- [Problem description]: Exactly reproduce the line that contains "For every layout" and all lines after it in the entries below, through the very last line.
*** Available data ***
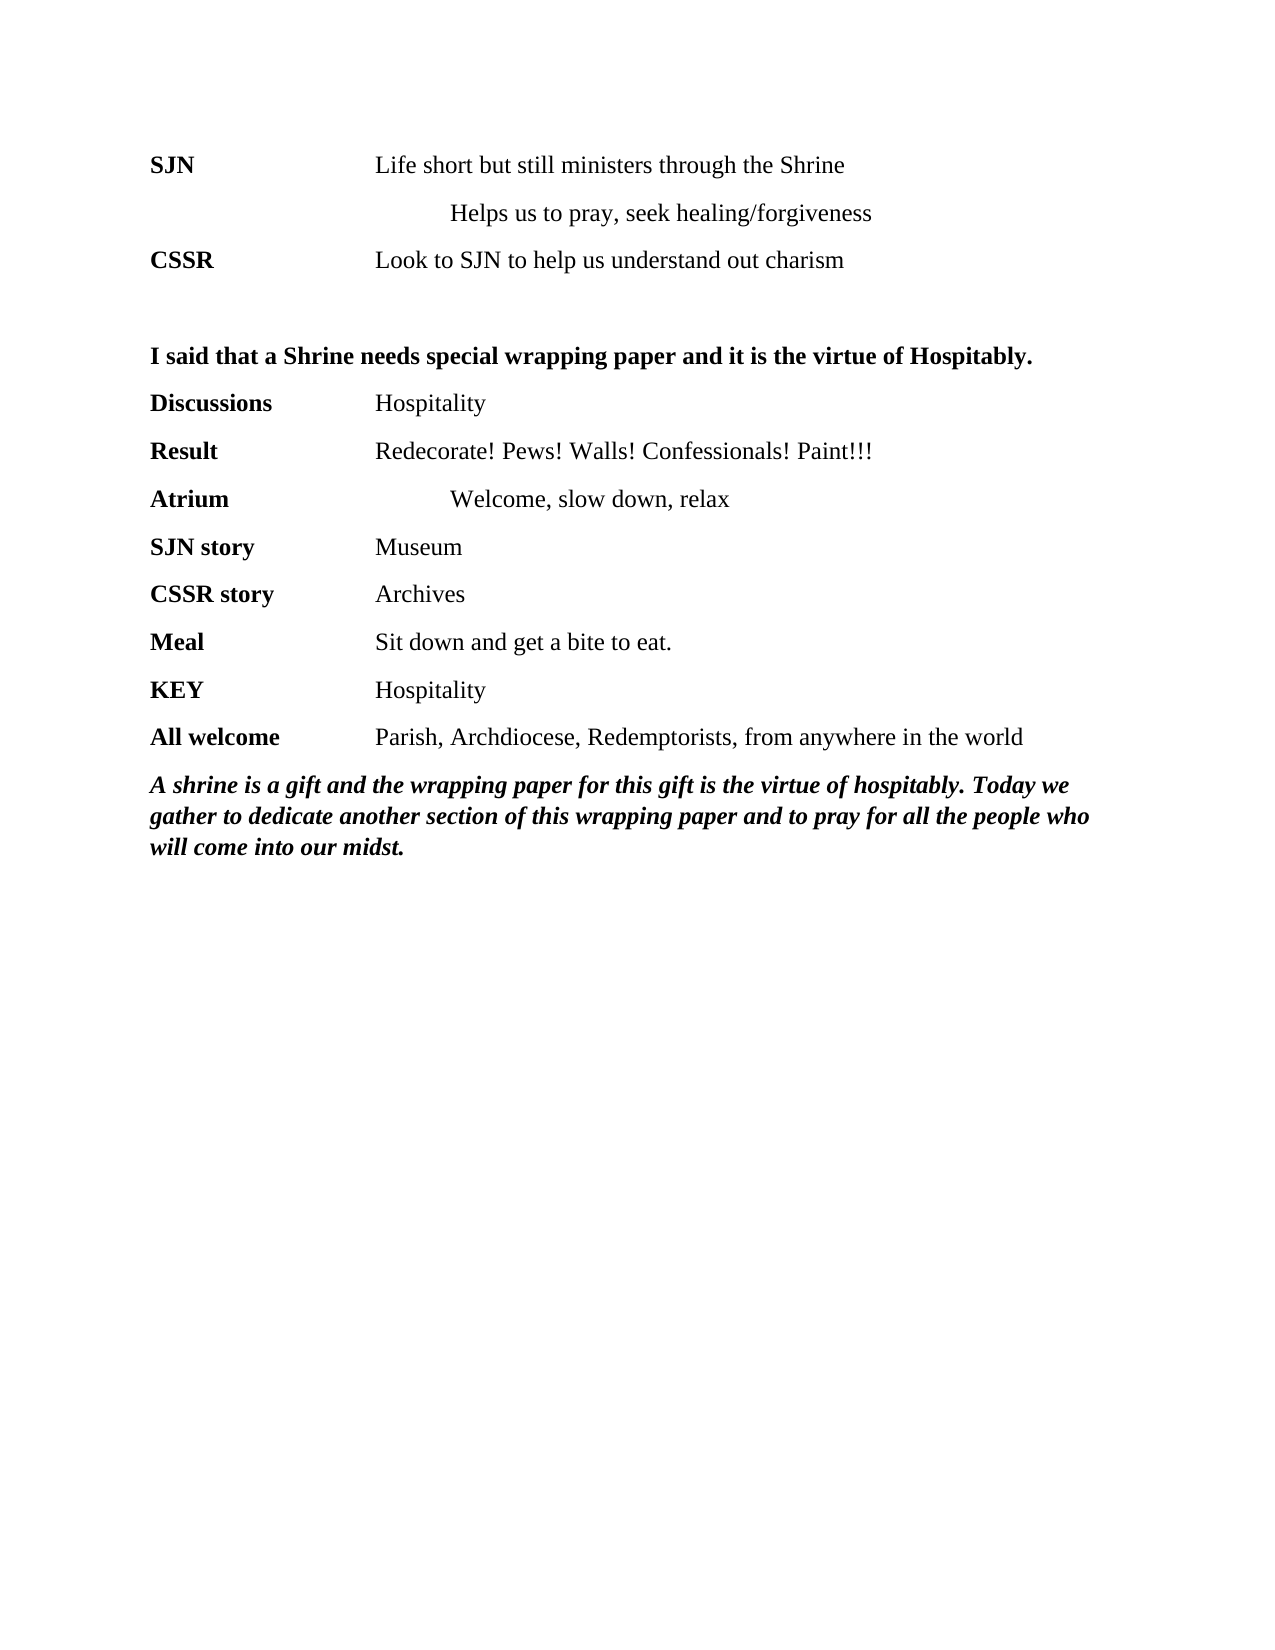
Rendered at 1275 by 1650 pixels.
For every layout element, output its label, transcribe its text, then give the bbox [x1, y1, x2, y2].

text Helps us to pray, seek healing/forgiveness [150, 198, 1125, 226]
text SJN Life short but still ministers through the Shrine [150, 150, 1125, 179]
text I said that a Shrine needs special wrapping paper and it is the virtue of Hospitably. [150, 341, 1125, 369]
text Atrium Welcome, slow down, relax [150, 484, 1125, 513]
text Result Redecorate! Pews! Walls! Confessionals! Paint!!! [150, 436, 1125, 465]
text CSSR story Archives [150, 579, 1125, 608]
text All welcome Parish, Archdiocese, Redemptorists, from anywhere in the world [150, 722, 1125, 751]
text CSSR Look to SJN to help us understand out charism [150, 245, 1125, 274]
text Meal Sit down and get a bite to eat. [150, 627, 1125, 656]
text Discussions Hospitality [150, 388, 1125, 417]
text A shrine is a gift and the wrapping paper for this gift is the virtue of hospitably. Today we gather to dedicate another section of this wrapping paper and to pray for all the people who will come into our midst. [150, 770, 1125, 861]
text SJN story Museum [150, 532, 1125, 560]
text KEY Hospitality [150, 675, 1125, 703]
*** End of Available data ***
- [Solution below]:
For every layout element, output its label, transcribe its text, then give the bbox [x1, y1, x2, y2].

text Helps us to pray, seek healing/forgiveness [150, 198, 1125, 226]
text SJN Life short but still ministers through the Shrine [150, 150, 1125, 179]
text I said that a Shrine needs special wrapping paper and it is the virtue of Hospitably. [150, 341, 1125, 369]
text Atrium Welcome, slow down, relax [150, 484, 1125, 513]
text Result Redecorate! Pews! Walls! Confessionals! Paint!!! [150, 436, 1125, 465]
text CSSR story Archives [150, 579, 1125, 608]
text All welcome Parish, Archdiocese, Redemptorists, from anywhere in the world [150, 722, 1125, 751]
text CSSR Look to SJN to help us understand out charism [150, 245, 1125, 274]
text Meal Sit down and get a bite to eat. [150, 627, 1125, 656]
text Discussions Hospitality [150, 388, 1125, 417]
text A shrine is a gift and the wrapping paper for this gift is the virtue of hospitably. Today we gather to dedicate another section of this wrapping paper and to pray for all the people who will come into our midst. [150, 770, 1125, 861]
text SJN story Museum [150, 532, 1125, 560]
text KEY Hospitality [150, 675, 1125, 703]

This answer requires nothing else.